Draghi’s New Clothes
August 12th, 2012
Has Mario Draghi, the president of the European Central Bank, over-reached himself? Are sycophantic lieutenants and desperate national leaders telling him everything he wants to hear?
Last week he indicated that the Frankfurt-based institution was poised to embark on new round of sovereign bond buying. In particular Draghi is eyeing the sovereign bonds of Spain and Italy — buying their bonds would lower the two PIIGS’s countries’ borrowing costs and make it easier for them to reduce their deficits and get their government accounts more into kilter.
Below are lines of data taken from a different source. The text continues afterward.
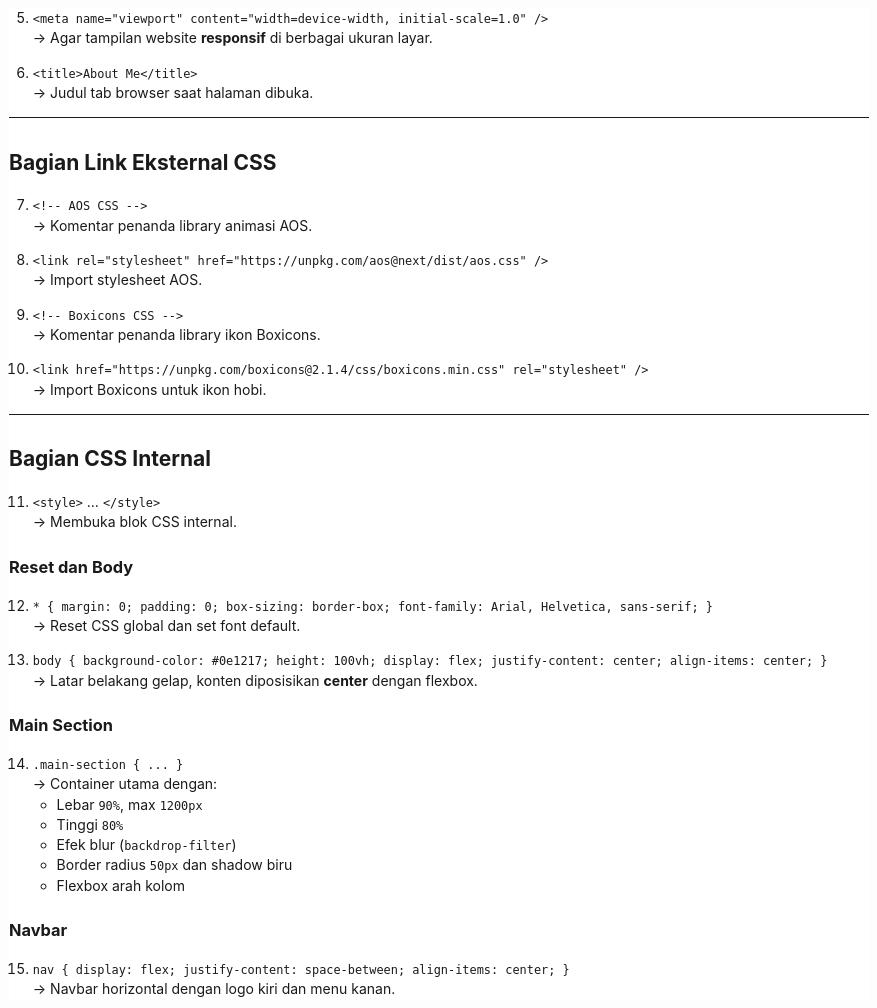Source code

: 5. `<meta name="viewport" content="width=device-width, initial-scale=1.0" />`  
   → Agar tampilan website **responsif** di berbagai ukuran layar.

6. `<title>About Me</title>`  
   → Judul tab browser saat halaman dibuka.

---

## Bagian Link Eksternal CSS

7. `<!-- AOS CSS -->`  
   → Komentar penanda library animasi AOS.

8. `<link rel="stylesheet" href="https://unpkg.com/aos@next/dist/aos.css" />`  
   → Import stylesheet AOS.

9. `<!-- Boxicons CSS -->`  
   → Komentar penanda library ikon Boxicons.

10. `<link href="https://unpkg.com/boxicons@2.1.4/css/boxicons.min.css" rel="stylesheet" />`  
    → Import Boxicons untuk ikon hobi.

---

## Bagian CSS Internal

11. `<style>` … `</style>`  
    → Membuka blok CSS internal.

### Reset dan Body

12. `* { margin: 0; padding: 0; box-sizing: border-box; font-family: Arial, Helvetica, sans-serif; }`  
    → Reset CSS global dan set font default.

13. `body { background-color: #0e1217; height: 100vh; display: flex; justify-content: center; align-items: center; }`  
    → Latar belakang gelap, konten diposisikan **center** dengan flexbox.

### Main Section

14. `.main-section { ... }`  
    → Container utama dengan:  
       - Lebar `90%`, max `1200px`  
       - Tinggi `80%`  
       - Efek blur (`backdrop-filter`)  
       - Border radius `50px` dan shadow biru  
       - Flexbox arah kolom  

### Navbar

15. `nav { display: flex; justify-content: space-between; align-items: center; }`  
    → Navbar horizontal dengan logo kiri dan menu kanan.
However the plan, which follows €102 billion of LTRO money for European banks issued in two phases in December 2011 and February 2012, has gone down badly with the Bundesbank. The German central bank fears such a policy would drag the ECB into the business of financing governments, in which it is supposed to play no part.
According to a Reuters report last week, Otmar Issing, one of the founding fathers of the euro and a former ECB chief economist, warned that the latest plan would drag the ECB into the political realm. ”This ultimately makes the central bank a prisoner of politics,” Issing said. “This is a process that is very difficult to stop, because where do you set the limit?”
After pledging “to do whatever it takes to preserve the euro” on July 26, Draghi pulled back from embarking on the ‘shock and awe’ response that the financial markets were hoping for. Instead he tasked three committees with exploring ideas that the central bank’s policymakers could pursue. Draghi, a former governor of Italy’s central bank, took over as ECB president from Jean Claude Trichet in November 2011.
Some, including William Banzai 7 are wondering that Draghi may now be walking naked.